Exercise aim
Output, please, exactly those lines of the listing that come before the line with "MLB con Boston Red Sox. (AP)", along with that line itself.

········

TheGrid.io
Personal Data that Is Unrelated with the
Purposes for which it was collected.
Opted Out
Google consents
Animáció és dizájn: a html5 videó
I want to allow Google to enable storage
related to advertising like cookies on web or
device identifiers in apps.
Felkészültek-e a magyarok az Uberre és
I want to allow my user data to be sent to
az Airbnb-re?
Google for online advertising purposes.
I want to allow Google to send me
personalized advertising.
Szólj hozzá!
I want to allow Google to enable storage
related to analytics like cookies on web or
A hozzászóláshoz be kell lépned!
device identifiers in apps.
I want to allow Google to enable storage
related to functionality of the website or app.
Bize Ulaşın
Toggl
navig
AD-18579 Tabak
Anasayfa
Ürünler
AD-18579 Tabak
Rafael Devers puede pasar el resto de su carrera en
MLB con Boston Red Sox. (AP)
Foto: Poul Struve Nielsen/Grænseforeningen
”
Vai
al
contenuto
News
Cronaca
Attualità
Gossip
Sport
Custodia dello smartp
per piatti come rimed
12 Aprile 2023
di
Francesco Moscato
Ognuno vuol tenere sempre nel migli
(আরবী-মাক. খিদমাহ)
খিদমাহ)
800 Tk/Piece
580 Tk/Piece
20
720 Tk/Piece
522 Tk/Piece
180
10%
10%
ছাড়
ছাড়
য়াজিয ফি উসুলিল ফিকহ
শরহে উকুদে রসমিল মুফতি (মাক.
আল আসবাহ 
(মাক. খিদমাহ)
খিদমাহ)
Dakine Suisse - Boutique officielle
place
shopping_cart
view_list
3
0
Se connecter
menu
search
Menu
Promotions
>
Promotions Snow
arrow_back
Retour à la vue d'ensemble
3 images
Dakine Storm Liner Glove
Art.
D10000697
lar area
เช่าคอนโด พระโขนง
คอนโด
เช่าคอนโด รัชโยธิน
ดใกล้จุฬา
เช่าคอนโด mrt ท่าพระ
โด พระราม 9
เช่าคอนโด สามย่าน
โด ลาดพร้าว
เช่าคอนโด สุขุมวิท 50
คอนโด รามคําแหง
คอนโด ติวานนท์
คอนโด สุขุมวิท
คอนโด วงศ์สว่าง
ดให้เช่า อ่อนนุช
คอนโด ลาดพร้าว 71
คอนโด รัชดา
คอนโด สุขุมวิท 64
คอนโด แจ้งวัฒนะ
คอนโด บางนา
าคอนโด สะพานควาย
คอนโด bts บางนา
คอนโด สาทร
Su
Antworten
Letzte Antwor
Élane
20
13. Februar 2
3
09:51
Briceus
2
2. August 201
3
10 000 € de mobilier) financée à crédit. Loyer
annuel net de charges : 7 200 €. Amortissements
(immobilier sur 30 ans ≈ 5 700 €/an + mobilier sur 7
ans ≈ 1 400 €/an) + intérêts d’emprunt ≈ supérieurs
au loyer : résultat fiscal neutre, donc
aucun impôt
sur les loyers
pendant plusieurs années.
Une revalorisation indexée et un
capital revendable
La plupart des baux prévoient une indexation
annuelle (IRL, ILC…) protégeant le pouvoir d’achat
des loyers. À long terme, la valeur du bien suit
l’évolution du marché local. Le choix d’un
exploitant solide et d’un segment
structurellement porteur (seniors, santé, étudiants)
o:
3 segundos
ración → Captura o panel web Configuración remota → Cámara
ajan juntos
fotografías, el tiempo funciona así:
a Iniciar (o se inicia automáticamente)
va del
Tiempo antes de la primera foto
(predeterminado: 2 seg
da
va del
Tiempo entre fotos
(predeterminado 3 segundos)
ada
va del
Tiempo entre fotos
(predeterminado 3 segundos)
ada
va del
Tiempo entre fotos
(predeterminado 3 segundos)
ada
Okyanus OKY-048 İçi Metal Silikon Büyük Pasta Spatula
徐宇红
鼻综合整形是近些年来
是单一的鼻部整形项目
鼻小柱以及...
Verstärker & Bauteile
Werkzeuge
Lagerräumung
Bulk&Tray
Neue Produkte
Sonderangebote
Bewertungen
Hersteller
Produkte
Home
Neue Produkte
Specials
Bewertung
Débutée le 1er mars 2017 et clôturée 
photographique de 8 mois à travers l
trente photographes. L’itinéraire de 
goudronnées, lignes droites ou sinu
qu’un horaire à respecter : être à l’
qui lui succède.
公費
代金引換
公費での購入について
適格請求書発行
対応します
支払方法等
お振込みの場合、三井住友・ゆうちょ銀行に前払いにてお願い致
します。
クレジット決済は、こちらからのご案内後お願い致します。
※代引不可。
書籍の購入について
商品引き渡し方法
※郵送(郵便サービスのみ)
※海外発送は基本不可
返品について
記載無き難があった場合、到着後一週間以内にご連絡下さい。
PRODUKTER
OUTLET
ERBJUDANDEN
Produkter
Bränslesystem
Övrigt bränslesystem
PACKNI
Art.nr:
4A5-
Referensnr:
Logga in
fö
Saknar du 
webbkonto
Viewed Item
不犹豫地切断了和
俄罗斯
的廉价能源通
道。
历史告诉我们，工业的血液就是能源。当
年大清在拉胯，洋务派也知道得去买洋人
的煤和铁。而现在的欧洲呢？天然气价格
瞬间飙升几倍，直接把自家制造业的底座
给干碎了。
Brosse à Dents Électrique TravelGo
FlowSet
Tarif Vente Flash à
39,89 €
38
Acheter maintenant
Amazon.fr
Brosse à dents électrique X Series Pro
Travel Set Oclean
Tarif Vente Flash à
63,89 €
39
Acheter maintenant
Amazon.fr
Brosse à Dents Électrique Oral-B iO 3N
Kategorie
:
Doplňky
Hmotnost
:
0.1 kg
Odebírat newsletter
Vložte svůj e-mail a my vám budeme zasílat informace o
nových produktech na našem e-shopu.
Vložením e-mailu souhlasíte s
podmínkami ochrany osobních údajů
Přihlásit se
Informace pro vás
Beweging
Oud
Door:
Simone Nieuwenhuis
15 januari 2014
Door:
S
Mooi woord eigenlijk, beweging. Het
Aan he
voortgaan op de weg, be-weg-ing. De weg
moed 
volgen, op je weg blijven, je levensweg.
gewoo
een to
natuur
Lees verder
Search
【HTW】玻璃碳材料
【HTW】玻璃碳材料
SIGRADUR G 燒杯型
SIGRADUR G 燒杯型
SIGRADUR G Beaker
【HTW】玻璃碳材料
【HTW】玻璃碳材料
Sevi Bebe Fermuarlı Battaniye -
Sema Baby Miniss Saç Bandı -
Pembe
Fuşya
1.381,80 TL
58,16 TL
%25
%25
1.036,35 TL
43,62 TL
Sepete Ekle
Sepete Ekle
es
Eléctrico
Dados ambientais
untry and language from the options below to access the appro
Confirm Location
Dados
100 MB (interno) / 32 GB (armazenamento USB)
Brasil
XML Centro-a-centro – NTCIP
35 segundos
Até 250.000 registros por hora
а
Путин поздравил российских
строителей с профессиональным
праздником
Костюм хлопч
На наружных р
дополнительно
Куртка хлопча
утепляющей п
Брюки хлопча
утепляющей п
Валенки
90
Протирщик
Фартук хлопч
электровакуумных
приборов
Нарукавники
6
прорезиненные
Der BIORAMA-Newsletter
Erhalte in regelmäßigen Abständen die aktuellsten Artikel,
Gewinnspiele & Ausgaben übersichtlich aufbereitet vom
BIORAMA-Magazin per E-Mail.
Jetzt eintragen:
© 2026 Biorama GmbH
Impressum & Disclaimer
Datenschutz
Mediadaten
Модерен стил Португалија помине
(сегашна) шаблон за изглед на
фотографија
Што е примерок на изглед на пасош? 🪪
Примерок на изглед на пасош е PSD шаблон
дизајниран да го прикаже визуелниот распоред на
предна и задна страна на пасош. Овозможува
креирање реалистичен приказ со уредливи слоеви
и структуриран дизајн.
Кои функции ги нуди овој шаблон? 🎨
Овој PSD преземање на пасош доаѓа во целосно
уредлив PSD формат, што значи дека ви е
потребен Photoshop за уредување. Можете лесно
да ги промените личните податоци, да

········

Result
TheGrid.io
Personal Data that Is Unrelated with the
Purposes for which it was collected.
Opted Out
Google consents
Animáció és dizájn: a html5 videó
I want to allow Google to enable storage
related to advertising like cookies on web or
device identifiers in apps.
Felkészültek-e a magyarok az Uberre és
I want to allow my user data to be sent to
az Airbnb-re?
Google for online advertising purposes.
I want to allow Google to send me
personalized advertising.
Szólj hozzá!
I want to allow Google to enable storage
related to analytics like cookies on web or
A hozzászóláshoz be kell lépned!
device identifiers in apps.
I want to allow Google to enable storage
related to functionality of the website or app.
Bize Ulaşın
Toggl
navig
AD-18579 Tabak
Anasayfa
Ürünler
AD-18579 Tabak
Rafael Devers puede pasar el resto de su carrera en
MLB con Boston Red Sox. (AP)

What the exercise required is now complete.